Analog 11

Káto-Rígklia, Dytikí Máni, Elláda

Die 11. Woche: Montag, 22. bis Sonntag, 28. Dezember 2025

 

Zwischen den Jahren, zwischen den Ländern. Morgen werden wir das Schiff besteigen, um nach Deutschland zurückzukehren. Wir befinden uns in einem Übergangs-Raum, der die Logik des Alltags transzendiert. Diese Woche des scheinbaren Stillstands führt uns das Vergehen der Zeit besonders deutlich vor Augen.

Die besondere Zeit außerhalb der gewohnten linearen Zeitstruktur, begann mit der Wintersonnenwende, die Schwelle über die wir hinüberschreiten in ein neues Jahr. Unzählige Briefe verließen das Haus, Reflektionen über das Vergehen des Jahres und die eigenen Lebensmuster. 

Am Dienstag bot sich eine besondere Gelegenheit der „Ent-Zeitlichung“. Aus vielerlei Gründen fuhren wir über die Berge in die Stadt Kalamáta, wo, wie wohl überall in der westlichen Welt, der Konsumrausch regiert. Ein kurzer Abstecher zum Bioladen führte durch die Einkaufsmeilen, in denen ferngesteuerte Menschen unter einem akustischen Hagelsturm amerikanischer Weihnachtspopmusik grell gefärbte Plastiktüten umhertrugen. Rettung und Erlösung vom Dogma des perfekten „deals“ fanden wir anschließend in der Agorá, wo es nur Lebensmittel gibt. Hier trafen wir nur noch wenige Menschen. Später saßen wir völlig alleine im Fischrestaurant und speisten unbehelligt von kommerziellen Schallereignissen köstliche Sardinen.
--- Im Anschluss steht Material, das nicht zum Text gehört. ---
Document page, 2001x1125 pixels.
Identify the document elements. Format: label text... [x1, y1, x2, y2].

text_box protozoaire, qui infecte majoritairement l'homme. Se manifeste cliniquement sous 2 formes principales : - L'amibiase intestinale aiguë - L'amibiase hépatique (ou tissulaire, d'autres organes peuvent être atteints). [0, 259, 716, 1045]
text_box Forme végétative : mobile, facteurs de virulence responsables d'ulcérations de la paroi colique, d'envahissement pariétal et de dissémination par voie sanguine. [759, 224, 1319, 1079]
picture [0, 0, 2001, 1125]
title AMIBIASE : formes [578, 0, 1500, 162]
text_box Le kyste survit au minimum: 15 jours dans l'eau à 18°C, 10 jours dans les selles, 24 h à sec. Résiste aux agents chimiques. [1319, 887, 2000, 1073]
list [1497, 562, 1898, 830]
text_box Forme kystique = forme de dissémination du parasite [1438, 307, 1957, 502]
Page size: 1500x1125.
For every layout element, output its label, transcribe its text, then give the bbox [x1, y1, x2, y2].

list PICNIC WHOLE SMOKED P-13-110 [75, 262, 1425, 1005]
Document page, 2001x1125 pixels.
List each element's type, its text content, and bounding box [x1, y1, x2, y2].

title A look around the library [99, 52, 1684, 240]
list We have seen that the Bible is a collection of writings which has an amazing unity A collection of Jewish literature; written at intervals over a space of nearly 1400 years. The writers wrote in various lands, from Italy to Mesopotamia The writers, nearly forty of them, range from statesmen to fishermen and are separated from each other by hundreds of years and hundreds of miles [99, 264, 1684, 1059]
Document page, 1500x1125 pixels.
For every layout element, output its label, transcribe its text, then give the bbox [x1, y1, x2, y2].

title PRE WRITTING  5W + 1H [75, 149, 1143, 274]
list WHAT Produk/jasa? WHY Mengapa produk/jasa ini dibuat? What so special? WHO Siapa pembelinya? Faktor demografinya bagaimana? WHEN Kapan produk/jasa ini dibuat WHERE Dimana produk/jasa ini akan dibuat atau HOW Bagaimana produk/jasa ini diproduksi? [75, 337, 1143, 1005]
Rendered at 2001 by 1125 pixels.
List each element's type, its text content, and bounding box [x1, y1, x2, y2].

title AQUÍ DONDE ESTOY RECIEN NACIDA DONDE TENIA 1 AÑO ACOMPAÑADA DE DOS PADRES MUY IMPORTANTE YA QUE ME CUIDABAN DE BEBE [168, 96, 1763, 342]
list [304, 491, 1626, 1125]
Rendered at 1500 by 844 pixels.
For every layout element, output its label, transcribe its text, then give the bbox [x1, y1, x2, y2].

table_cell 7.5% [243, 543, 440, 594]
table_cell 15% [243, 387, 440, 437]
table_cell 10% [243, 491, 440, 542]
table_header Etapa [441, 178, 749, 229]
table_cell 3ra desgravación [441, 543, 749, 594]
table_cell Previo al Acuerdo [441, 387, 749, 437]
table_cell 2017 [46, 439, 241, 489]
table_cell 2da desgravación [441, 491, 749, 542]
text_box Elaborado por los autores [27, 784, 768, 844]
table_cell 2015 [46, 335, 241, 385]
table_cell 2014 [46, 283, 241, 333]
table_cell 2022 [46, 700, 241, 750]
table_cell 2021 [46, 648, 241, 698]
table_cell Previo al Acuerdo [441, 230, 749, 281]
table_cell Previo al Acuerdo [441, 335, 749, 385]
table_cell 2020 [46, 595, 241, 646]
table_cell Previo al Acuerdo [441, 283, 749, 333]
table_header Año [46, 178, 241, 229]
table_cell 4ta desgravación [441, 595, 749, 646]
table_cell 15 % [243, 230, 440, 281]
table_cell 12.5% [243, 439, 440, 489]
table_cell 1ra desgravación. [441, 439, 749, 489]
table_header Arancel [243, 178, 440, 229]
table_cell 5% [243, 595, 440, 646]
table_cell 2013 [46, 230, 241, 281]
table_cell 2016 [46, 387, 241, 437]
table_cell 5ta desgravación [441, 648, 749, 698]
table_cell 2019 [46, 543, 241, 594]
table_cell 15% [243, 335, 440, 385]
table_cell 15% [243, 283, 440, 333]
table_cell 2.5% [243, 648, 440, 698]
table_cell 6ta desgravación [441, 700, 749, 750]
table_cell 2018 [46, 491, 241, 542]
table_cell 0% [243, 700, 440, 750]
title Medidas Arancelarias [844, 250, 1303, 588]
Der Nachmittag stand unter dem Eindruck einer langen und intensiven Konferenz mit dem Europäischen Kunstforum Oberbayern. Nach mehr als einem Jahr des Schreibens, des Wartens und der Verhandlungen erhielt ich endlich die Zusage für eine Ausstellung im Herbst 2026 - und konnte mich von einer weiteren Konventionen lösen, die das alte Jahr geprägt hat.

Dann räumte auch die Natur gründlich auf, unterzog Wasser, Luft und Erde einer Reinigung. Als in den frühen Morgenstunden des Donnerstags der Sturm abebbte und die Elektrizität zurückkam, trat ich verwundert vor die Tür, denn die Wellen donnerten so laut, als ob die Fluten geradewegs gegen das Haus schlügen.

Am Freitag kamen Holly und Nemo zu Besuch, die Künstlerfreunde, die seit einiger Zeit nach Athen umgezogen sind. Auch mit ihnen erlebten wir eine kulturell und philosophisch aufgeladene Zeit; gesättigt freilich auch mit kulinarischen Exzessen, denn wir hatten uns gegenseitig dazu eingeladen, füreinander zu kochen. Nach dieser so fröhlichen und intensiven Begegnung haben wir die beiden heute nach Kalamáta gefahren, von wo sie den Bus zurück in die große Stadt nahmen.

Nun widmen wir uns einer weiteren Form, die Beziehung zu Zeit, Leben und Selbst neu zu verhandeln: wir packen die Koffer.